The hope is that the new pills will deliver big weight loss without the risky side effects best epitomized by fen-phen, the combination drug pulled off the market in 1997 due to links to heart valve damage and lung problems.
Two of the drugs submitted for FDA approval - Qnexa and Contrave - seem quite effective, yet both have worrying side effects. The third, Lorcaserin, is safer but doesn't seem to cut the fat as well.
To be considered effective, the FDA says obesity drugs should reduce total body weight by at least five percent after one year.
Qnexa showed the best weight loss results in clinical trials, with patients losing between 13 and 15 percent of their body weight.
But the drug, a combination of amphetamine and an anticonvulsant, also had the highest rate of patient dropouts due to side effects - especially memory and concentration problems.
Contrave, also a combination of an antidepressant and an anticonvulsant drug, showed weight loss between 5 and 10 percent. Nausea was the main side effect.
Lorcaserin is behind door number three. It's a brand new drug that acts on serotonin, the brain chemical associated with feelings of well-being and satiation, according to the maker. Patients in company trials lost only five percent of their body weight. Still, they reported the fewest side effects - a major factor in getting FDA approval.

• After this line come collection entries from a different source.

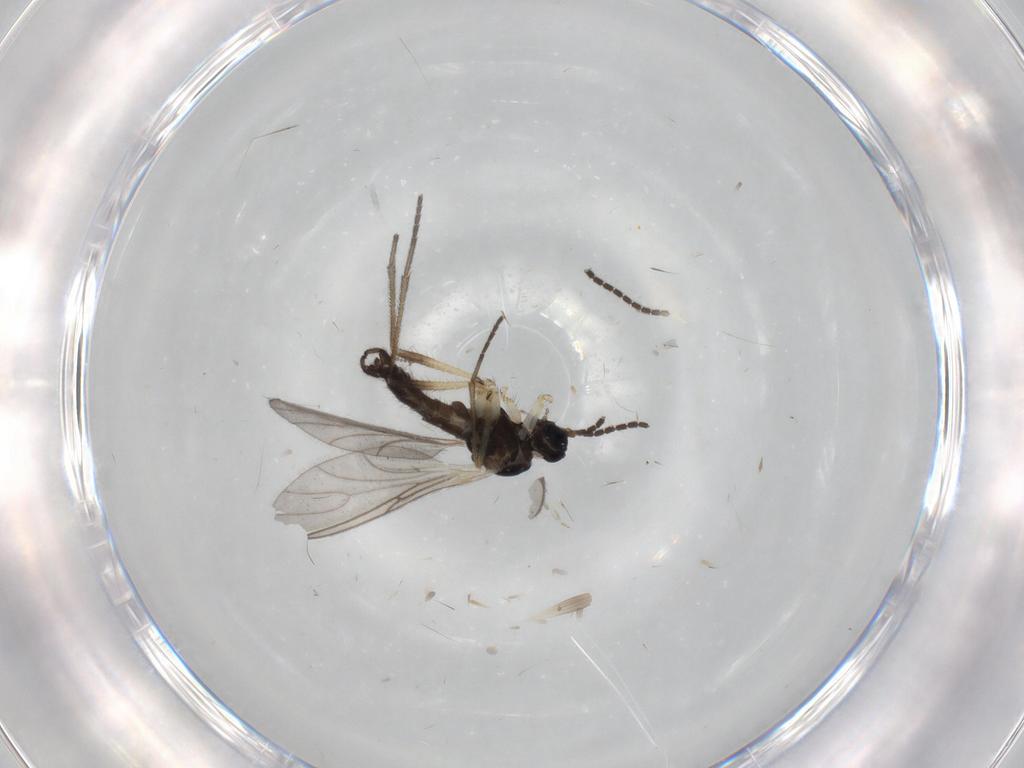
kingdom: Animalia
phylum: Arthropoda
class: Insecta
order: Diptera
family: Sciaridae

With U.S. obesity rates nearing 35 percent, expectations are high for the first new prescription drug therapies to emerge in more than a decade.
The FDA is expected to post its review of Vivus Inc.'s pill Qnexa on Monday and will hold a public meeting Thursday to review the data. Arena Pharmaceuticals Inc.'s lorcaserin is set for an FDA panel review in September, while Orexigen Therapeutics Inc.'s Contrave will be the subject of a December panel.